● Saved data entries
#####

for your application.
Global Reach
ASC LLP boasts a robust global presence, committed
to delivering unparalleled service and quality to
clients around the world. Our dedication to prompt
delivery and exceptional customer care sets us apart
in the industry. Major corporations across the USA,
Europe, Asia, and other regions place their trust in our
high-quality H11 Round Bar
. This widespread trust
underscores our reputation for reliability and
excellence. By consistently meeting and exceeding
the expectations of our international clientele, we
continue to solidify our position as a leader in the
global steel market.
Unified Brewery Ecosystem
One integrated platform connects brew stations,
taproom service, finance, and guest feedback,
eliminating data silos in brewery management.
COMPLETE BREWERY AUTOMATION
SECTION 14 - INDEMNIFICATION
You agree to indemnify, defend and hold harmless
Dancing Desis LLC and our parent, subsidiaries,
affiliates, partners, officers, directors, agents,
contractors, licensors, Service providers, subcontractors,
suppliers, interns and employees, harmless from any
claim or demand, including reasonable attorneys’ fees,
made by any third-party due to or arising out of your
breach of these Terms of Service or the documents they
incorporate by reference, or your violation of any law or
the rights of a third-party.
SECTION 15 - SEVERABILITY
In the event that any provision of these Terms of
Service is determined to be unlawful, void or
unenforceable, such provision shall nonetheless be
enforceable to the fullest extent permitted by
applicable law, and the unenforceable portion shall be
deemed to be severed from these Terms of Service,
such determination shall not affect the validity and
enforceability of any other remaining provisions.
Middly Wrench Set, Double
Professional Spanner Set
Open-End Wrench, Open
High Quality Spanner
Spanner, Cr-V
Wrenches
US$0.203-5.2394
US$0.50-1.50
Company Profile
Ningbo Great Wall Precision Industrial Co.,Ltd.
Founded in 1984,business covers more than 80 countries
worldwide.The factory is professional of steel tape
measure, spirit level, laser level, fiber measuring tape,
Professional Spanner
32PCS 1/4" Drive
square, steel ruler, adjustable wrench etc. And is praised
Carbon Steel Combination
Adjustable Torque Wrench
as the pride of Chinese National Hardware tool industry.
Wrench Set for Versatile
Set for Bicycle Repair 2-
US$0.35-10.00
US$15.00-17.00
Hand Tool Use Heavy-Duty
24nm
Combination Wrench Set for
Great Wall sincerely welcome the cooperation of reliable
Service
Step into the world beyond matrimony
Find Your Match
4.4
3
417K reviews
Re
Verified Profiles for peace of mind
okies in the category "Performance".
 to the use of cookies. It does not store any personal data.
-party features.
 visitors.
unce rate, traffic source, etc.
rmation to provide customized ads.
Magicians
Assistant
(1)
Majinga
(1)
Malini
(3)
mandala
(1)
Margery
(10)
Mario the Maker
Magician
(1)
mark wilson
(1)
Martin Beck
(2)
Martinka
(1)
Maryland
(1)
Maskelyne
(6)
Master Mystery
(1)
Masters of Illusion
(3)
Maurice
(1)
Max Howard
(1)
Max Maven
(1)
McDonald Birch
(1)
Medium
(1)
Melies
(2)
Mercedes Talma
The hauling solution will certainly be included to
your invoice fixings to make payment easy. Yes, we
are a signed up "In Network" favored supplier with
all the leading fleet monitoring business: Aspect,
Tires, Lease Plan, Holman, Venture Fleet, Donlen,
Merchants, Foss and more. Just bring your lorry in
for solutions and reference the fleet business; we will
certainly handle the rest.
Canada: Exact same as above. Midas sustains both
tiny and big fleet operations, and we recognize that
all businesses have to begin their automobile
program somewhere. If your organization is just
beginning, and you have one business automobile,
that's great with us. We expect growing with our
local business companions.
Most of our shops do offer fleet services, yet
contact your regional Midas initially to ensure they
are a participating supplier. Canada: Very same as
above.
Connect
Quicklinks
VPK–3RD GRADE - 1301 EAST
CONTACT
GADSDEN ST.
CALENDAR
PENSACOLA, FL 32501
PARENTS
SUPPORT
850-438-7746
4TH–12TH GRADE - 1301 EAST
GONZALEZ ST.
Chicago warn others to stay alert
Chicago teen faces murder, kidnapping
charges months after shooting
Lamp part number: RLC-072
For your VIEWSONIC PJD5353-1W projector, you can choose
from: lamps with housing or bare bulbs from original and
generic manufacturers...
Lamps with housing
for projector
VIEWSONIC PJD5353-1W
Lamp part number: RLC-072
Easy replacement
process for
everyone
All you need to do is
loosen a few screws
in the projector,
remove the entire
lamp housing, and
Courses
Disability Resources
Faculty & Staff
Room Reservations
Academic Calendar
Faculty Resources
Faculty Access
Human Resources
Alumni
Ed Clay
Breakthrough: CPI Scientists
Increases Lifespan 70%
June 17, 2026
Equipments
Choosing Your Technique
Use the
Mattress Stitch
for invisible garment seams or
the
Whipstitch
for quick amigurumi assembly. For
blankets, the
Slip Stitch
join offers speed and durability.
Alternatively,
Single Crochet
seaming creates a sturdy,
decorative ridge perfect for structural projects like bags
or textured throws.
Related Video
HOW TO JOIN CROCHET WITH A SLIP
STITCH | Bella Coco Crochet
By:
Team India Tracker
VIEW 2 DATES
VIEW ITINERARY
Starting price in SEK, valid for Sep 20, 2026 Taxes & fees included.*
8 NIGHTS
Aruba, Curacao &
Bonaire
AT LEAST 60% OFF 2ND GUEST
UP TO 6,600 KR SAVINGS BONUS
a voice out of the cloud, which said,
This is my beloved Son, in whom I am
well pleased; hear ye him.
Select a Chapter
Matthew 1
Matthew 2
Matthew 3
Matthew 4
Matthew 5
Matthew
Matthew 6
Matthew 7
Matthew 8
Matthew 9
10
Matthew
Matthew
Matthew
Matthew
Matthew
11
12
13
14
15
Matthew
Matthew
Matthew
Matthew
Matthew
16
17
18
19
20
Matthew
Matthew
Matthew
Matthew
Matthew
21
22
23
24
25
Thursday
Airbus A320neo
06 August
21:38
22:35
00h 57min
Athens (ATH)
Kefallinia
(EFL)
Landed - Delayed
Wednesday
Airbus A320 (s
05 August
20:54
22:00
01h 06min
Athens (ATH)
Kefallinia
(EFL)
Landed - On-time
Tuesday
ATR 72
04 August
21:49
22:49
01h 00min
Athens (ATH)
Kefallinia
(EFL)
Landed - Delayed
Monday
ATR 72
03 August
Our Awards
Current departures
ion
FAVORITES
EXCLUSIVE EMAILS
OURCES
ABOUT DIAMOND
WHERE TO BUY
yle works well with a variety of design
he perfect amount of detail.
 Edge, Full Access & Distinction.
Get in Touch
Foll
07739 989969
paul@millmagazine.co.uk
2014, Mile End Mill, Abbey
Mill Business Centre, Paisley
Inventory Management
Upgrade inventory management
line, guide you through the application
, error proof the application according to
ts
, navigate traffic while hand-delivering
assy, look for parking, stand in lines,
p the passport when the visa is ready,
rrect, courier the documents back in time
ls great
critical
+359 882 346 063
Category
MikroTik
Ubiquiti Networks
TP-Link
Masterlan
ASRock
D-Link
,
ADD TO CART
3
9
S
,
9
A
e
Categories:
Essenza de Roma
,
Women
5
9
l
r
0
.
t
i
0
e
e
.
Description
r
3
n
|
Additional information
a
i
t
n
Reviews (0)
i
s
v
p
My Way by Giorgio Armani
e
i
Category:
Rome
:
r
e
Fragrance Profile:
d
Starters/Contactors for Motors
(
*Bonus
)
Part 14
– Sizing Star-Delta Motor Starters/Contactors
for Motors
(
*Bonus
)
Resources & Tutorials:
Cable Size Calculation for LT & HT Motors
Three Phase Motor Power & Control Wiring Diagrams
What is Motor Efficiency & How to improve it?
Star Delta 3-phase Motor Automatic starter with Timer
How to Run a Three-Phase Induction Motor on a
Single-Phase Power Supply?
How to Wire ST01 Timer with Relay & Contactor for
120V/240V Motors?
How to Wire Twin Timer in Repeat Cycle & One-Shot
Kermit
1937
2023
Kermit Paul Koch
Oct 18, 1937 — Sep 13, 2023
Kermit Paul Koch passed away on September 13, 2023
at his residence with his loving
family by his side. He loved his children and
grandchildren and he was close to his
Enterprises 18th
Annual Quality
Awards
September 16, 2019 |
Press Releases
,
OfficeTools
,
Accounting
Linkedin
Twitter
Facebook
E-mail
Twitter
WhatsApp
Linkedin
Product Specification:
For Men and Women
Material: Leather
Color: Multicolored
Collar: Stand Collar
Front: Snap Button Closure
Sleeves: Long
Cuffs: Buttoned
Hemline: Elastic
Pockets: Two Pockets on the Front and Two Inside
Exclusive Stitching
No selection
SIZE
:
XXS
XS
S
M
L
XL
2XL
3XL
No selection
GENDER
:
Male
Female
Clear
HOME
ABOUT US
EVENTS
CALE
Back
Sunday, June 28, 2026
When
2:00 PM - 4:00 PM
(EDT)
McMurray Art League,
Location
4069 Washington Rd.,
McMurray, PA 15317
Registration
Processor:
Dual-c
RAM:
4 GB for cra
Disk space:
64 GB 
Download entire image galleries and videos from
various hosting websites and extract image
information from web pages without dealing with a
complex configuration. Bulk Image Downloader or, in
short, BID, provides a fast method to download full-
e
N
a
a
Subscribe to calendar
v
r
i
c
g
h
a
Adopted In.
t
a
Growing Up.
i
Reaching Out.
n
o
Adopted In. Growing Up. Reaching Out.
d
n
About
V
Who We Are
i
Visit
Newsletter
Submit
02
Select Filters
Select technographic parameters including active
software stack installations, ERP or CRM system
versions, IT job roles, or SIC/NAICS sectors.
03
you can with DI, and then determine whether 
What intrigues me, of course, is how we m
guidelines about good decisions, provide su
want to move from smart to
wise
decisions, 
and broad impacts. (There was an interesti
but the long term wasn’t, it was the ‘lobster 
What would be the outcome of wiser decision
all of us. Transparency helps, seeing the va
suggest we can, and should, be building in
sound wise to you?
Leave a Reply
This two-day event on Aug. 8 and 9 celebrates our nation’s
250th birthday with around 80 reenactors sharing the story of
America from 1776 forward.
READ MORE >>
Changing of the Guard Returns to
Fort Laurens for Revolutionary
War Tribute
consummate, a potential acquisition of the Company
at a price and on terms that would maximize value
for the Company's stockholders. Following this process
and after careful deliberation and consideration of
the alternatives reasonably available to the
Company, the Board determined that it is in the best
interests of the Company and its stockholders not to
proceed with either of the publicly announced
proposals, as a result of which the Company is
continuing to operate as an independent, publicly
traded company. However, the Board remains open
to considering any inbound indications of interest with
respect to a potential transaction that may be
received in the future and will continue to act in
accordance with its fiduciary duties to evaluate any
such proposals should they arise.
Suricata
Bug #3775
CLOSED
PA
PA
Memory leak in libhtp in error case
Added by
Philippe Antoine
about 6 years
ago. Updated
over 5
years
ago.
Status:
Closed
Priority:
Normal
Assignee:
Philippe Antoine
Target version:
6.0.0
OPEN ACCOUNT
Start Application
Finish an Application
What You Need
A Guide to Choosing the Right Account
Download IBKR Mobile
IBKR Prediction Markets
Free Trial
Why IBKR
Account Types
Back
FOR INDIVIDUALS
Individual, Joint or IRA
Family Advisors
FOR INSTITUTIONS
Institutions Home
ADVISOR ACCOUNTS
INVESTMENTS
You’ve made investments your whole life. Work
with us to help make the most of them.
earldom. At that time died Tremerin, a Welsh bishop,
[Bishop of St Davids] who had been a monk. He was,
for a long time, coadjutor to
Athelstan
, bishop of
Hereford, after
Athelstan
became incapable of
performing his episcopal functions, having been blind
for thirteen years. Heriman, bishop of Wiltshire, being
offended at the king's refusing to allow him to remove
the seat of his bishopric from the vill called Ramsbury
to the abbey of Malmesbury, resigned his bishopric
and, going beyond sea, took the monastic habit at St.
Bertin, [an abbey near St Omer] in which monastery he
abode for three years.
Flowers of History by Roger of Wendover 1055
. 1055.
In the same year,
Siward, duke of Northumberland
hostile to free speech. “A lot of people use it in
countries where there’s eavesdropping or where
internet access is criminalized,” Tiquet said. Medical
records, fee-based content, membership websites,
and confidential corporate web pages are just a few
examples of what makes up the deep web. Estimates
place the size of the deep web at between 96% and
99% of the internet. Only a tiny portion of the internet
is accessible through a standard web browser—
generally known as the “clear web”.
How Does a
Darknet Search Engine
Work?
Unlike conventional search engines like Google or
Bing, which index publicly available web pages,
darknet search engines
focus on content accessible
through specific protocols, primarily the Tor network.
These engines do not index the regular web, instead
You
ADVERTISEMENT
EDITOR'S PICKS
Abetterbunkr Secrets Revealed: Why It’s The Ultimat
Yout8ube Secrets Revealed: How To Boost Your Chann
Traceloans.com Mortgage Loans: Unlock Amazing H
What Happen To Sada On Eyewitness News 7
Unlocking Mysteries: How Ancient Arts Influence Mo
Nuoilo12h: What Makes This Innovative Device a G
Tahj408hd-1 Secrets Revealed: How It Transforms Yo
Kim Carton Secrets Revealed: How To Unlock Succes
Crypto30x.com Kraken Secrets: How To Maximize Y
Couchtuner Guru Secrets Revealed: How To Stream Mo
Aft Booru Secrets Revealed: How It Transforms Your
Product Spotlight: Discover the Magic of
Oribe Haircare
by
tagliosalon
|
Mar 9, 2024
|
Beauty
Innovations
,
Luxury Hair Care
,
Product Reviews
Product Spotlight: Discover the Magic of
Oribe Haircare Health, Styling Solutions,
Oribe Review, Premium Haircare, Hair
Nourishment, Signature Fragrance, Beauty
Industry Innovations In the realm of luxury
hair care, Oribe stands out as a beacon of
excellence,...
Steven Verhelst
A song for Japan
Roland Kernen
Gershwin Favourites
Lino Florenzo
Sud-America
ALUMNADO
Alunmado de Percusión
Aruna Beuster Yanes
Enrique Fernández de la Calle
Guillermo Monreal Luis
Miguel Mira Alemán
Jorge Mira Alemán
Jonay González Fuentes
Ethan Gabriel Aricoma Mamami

#####

● DIRECTIONS
Print, unchanged, the lines of the material from its first line through the line holding "suppliers, interns and", both included.

● RESPONSE AREA
for your application.
Global Reach
ASC LLP boasts a robust global presence, committed
to delivering unparalleled service and quality to
clients around the world. Our dedication to prompt
delivery and exceptional customer care sets us apart
in the industry. Major corporations across the USA,
Europe, Asia, and other regions place their trust in our
high-quality H11 Round Bar
. This widespread trust
underscores our reputation for reliability and
excellence. By consistently meeting and exceeding
the expectations of our international clientele, we
continue to solidify our position as a leader in the
global steel market.
Unified Brewery Ecosystem
One integrated platform connects brew stations,
taproom service, finance, and guest feedback,
eliminating data silos in brewery management.
COMPLETE BREWERY AUTOMATION
SECTION 14 - INDEMNIFICATION
You agree to indemnify, defend and hold harmless
Dancing Desis LLC and our parent, subsidiaries,
affiliates, partners, officers, directors, agents,
contractors, licensors, Service providers, subcontractors,
suppliers, interns and employees, harmless from any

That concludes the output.